Dataset entries:
════════

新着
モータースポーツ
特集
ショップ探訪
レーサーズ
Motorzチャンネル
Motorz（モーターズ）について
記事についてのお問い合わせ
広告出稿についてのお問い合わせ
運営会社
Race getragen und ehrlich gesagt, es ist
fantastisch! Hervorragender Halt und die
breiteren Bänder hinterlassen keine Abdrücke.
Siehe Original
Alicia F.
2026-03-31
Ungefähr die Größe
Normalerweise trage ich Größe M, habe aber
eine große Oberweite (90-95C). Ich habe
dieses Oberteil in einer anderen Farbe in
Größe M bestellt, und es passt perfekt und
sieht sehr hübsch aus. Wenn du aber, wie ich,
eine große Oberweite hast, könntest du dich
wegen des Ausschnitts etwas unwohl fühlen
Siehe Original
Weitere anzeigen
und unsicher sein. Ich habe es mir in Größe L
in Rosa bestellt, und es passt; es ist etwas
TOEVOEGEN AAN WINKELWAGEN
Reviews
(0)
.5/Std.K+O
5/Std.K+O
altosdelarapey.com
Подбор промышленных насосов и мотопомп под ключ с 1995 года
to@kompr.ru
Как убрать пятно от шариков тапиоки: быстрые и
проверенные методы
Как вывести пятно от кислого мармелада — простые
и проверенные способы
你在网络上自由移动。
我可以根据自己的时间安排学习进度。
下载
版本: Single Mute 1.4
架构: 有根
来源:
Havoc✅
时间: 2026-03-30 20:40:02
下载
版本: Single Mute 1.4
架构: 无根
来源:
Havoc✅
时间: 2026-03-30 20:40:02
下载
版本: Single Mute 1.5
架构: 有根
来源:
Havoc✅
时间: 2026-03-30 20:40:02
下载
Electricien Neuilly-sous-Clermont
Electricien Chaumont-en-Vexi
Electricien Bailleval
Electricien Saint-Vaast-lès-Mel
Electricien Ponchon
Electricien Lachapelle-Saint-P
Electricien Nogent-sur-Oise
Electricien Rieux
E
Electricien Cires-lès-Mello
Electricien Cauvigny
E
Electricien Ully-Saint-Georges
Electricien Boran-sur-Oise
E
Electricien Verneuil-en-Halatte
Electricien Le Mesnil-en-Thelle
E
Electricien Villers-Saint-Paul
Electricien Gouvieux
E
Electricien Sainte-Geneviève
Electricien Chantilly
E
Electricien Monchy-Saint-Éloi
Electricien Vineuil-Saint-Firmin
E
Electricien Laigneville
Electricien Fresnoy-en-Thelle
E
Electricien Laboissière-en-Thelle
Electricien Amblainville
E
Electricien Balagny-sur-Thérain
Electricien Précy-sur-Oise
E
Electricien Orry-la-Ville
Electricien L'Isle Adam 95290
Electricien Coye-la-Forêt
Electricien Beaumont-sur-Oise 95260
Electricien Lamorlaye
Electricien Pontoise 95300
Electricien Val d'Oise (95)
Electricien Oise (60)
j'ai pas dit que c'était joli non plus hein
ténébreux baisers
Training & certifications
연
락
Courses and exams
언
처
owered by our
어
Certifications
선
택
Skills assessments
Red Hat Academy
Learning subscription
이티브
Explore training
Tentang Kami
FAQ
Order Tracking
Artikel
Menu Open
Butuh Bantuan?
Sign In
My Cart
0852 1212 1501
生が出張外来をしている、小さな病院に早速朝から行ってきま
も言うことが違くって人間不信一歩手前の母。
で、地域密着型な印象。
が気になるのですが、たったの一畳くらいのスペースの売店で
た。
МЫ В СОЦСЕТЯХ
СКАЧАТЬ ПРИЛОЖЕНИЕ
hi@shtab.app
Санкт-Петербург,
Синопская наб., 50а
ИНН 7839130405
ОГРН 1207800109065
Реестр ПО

════════

== What the exercise asks ==
The lines from the one with "Electricien Verneuil-en-Halatte" through the final line of the data are to be reproduced exactly, both included, with no other lines.

== Answer to the problem ==
Electricien Verneuil-en-Halatte
Electricien Le Mesnil-en-Thelle
E
Electricien Villers-Saint-Paul
Electricien Gouvieux
E
Electricien Sainte-Geneviève
Electricien Chantilly
E
Electricien Monchy-Saint-Éloi
Electricien Vineuil-Saint-Firmin
E
Electricien Laigneville
Electricien Fresnoy-en-Thelle
E
Electricien Laboissière-en-Thelle
Electricien Amblainville
E
Electricien Balagny-sur-Thérain
Electricien Précy-sur-Oise
E
Electricien Orry-la-Ville
Electricien L'Isle Adam 95290
Electricien Coye-la-Forêt
Electricien Beaumont-sur-Oise 95260
Electricien Lamorlaye
Electricien Pontoise 95300
Electricien Val d'Oise (95)
Electricien Oise (60)
j'ai pas dit que c'était joli non plus hein
ténébreux baisers
Training & certifications
연
락
Courses and exams
언
처
owered by our
어
Certifications
선
택
Skills assessments
Red Hat Academy
Learning subscription
이티브
Explore training
Tentang Kami
FAQ
Order Tracking
Artikel
Menu Open
Butuh Bantuan?
Sign In
My Cart
0852 1212 1501
生が出張外来をしている、小さな病院に早速朝から行ってきま
も言うことが違くって人間不信一歩手前の母。
で、地域密着型な印象。
が気になるのですが、たったの一畳くらいのスペースの売店で
た。
МЫ В СОЦСЕТЯХ
СКАЧАТЬ ПРИЛОЖЕНИЕ
hi@shtab.app
Санкт-Петербург,
Синопская наб., 50а
ИНН 7839130405
ОГРН 1207800109065
Реестр ПО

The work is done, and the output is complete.